Wine, music, and the voice of God

Listen to one, and the other will taste different.

When Christians claim to “hear” Jesus speaking to them, I’ve learned to interpret this as an admission of confirmation bias. In the vast majority of cases, Jesus is not actually making sounds inside the Christian’s head. Instead, the Christian is merely attributing certain meaningful events and thoughts to Jesus. What the Christian believes is a special talent at discerning the Voice of God is, after all, nothing particularly special.

And then I’m reminded of how easy it is for all of us to succumb to such biases.

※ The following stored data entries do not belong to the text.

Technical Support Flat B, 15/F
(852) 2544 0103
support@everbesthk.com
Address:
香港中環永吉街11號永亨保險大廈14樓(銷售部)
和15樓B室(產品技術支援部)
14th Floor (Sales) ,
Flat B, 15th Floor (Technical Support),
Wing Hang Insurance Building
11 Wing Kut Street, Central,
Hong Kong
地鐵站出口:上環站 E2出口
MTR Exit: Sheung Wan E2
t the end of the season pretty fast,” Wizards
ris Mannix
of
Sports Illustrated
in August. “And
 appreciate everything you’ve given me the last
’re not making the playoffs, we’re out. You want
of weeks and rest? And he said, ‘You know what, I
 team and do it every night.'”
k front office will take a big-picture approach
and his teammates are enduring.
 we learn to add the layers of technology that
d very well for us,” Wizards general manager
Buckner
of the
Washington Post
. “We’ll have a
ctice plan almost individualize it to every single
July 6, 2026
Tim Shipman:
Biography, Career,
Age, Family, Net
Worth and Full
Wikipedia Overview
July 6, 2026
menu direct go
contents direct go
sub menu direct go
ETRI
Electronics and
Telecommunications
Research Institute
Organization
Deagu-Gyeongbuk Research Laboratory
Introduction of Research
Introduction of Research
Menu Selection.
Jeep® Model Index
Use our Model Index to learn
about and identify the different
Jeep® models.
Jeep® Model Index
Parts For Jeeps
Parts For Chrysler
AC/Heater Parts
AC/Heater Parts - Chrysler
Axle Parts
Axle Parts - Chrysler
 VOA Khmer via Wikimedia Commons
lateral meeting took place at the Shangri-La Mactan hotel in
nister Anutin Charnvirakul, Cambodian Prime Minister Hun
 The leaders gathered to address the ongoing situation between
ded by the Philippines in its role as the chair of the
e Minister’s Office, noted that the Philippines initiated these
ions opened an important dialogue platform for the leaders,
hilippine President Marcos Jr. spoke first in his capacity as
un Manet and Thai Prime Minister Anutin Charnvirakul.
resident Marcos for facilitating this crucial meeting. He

There are some very humbling studies out there.

Pleasantly, some have to do with wine critics, and others with violinists.

The wine critics, as this superb blog post from The Frontal Cortex explains, can be fooled into thinking that cheap wines are magnificent, and that white wines modified with an odorless, tasteless red dye are worthy of adjectives usually reserved for red wines, even though they taste just like whites.

The violinists, on the other hand, cannot distinguish the sound of a Stradivarius from a high quality modern-day violin (which fetches a far smaller price).

How easily we fool ourselves!


3 Responses to Wine, music, and the voice of God

  1. Hmph.

    (I need the “sticking-my-tongue-out-at-you” emotie)


  2. What of the people who think of their friend, who then suddenly calls them? Leading them to believe in some super natural connection. Despite probably having thought about their friend hundreds/thousands of times before without them ever having called them.

    We have evolved to look for significant connections (or we have been ‘designed’ depending on what outlook you have) so we can survive. We see a lion, and we know it could kill us. The clouds go dark and we think it will rain. It’s the same principle, and it’s what leads to superstition.

    We are all flawed, it’s just better to know it.